Although there are plenty of skeptics, many believe in the health benefits.
“Western medical physicians are probably not going to recommend cupping. There is not a lot of concrete data that proves it to the standards that they have that prove that it's efficacious. They have very high standards for testing new treatment, new drugs, new protocols. It's very difficult to test cupping based on those standards because you can’t really have a control," Dr. Palay said. “It’s difficult to design a scientific study, so Western medical physicians don’t really have anything to base an opinion on, but they will say it can't possibly hurt you.”
Dr. Palay says it's not for every type of pain and can tell within a few minutes if cupping is the right treatment for her patients.
“If there isn’t blood stasis, then cupping isn’t going to help. And one of the ways that we can tell if there is blood status is if we can see it. So, those characteristic marks that the cups leave, that’s our clue. If it’s leaving marks like that then it's going to help. If it's not leaving marks, then it's not going to help because you don’t have the right type of problem to respond to it,” Dr. Palay points out.

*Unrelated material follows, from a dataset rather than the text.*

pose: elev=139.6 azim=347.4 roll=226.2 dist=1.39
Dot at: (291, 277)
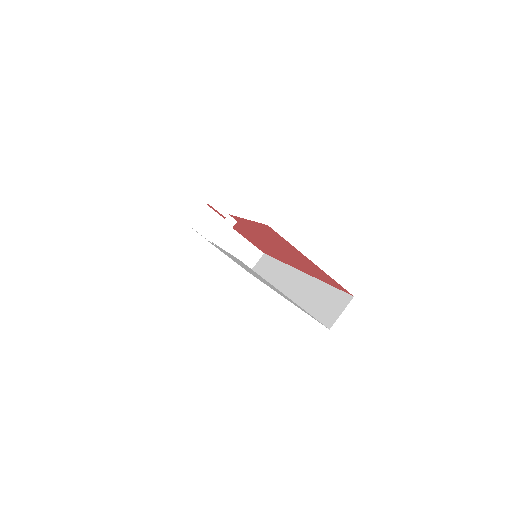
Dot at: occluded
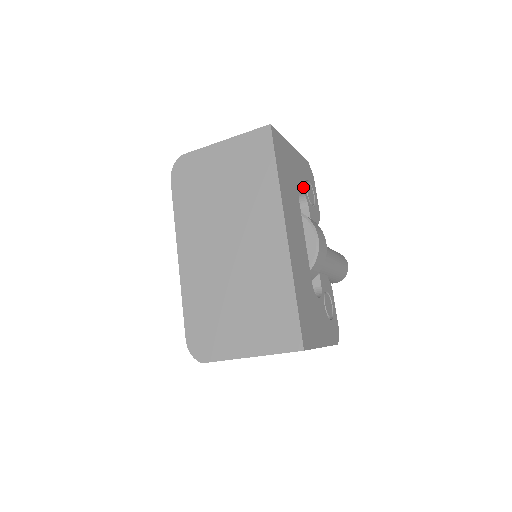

She says a lot of people have concerns of bruising, but they're merely misinformed about the reaction skin has to the treatment.
“Those marks don’t represent a bruise,” she said. "They represent an expansion in the capillary bed. Expansion so great that you can actually see it.”
She says it takes about two to three days for the marks to fade completely.
Introductory sessions with Dr. Palay start at $90 and $40 follow-ups.
Dr. Palay also recommends to always seek a professional if you're interested in testing out this practice.